Boorach (also bourach) noun a state of confusion or mess; verb to heap up, crowd together
‘“Sit ye doon, young man, and I’ll attend to this fine boorachie” … She pulled on his sleeve, making clicking noises of disapproval as she viewed the leaves and twigs in his hair.’ (The Fiery Cross)
Boorach is often used to describe an energetic stramash (meaning gathering in this case). The word has been recorded since the early eighteenth century, when it initially referred to a small house. In 1737 it appears wistfully in a collection of proverbs edited by the poet Allan Ramsay: ‘we’ll never bigg sandy bowrocks together’ (sandy bowrocks being sand enclosures built by children).
The origins of the word are appropriately somewhat tangled. Senses which relate to small houses, enclosures and heaps may derive from either Old English bur (a dwelling) or burg (a fortified enclosure). However, senses relating to guddling about have some connection with the Gaelic verb burach, to dig or root up, which itself may derive from Scots bourie meaning a burrow.
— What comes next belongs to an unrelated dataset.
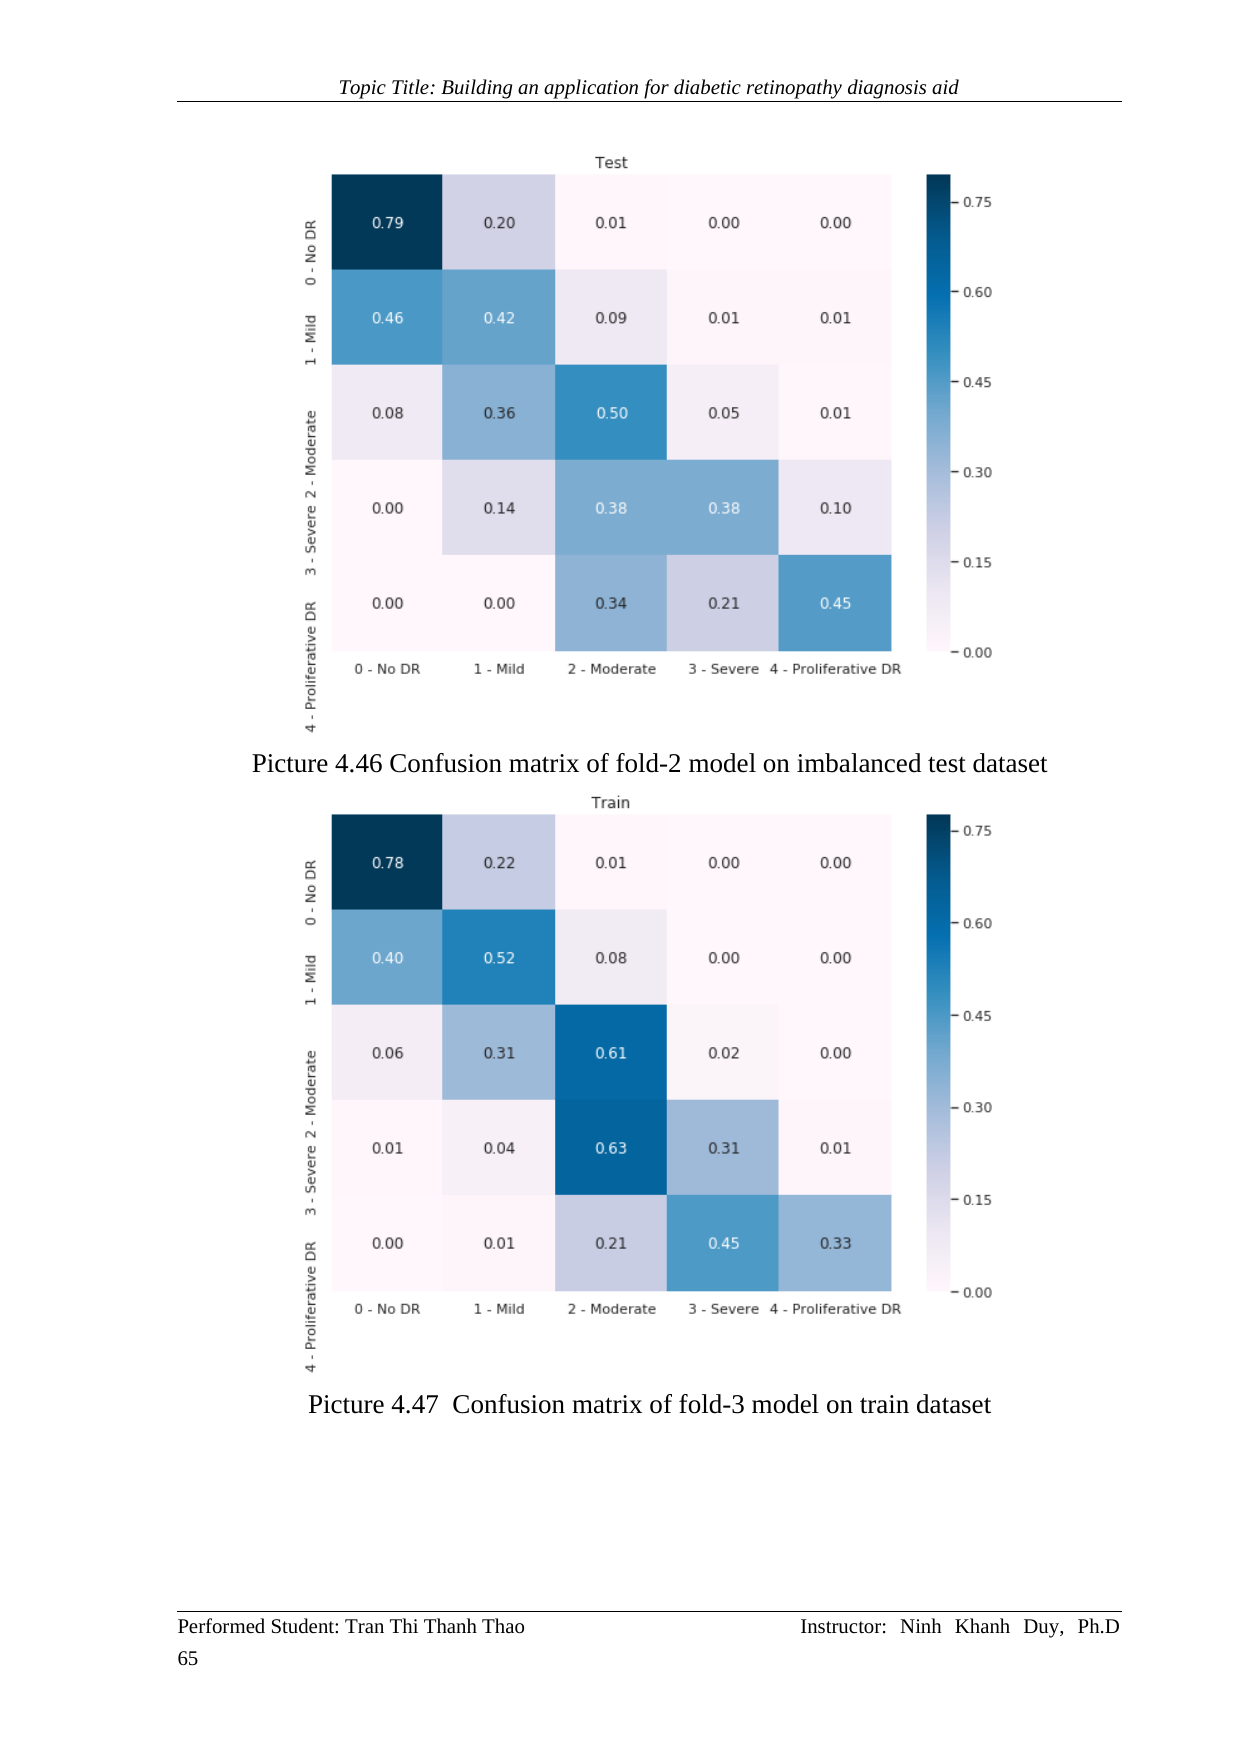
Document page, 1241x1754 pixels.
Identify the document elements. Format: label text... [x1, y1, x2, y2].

Boorach was still used to refer to a small house in Angus in the twentieth century, but the general senses relating to mess and confusion are more widespread. In Matthew Fitt’s 2000 novel But n Ben A-Go-Go, we find the following description: ‘A sham o normality hingit like a fine stoor owre the boorach o hooseless citizens but amang fowk an their faimlies, the tension wis as thick as clart’.
An account of a visit to the Cromarty Courthouse Museum that appeared in the Aberdeen Evening Express in April 2001 recorded the sense of a fight: ‘Life-sized animatronic figures - judges, solicitors and prisoners - acted out scenes from a real trial ... On trial was one Cuthbert Mackenzie, charged with drinking, dancing and creating a general boorach (a stushie!)’
Also from 2018, in a very descriptive combining form, Hansard recorded a question from Hannah Bardell to Theresa May (then Prime Minister of the UK) with reference to the Brexit deal under discussion: ‘I ask this on behalf of the many Livingston constituents who have been in touch with me, and, I am sure, many people across the United Kingdom. What the heck is going on? This is a complete and utter clusterbùrach.’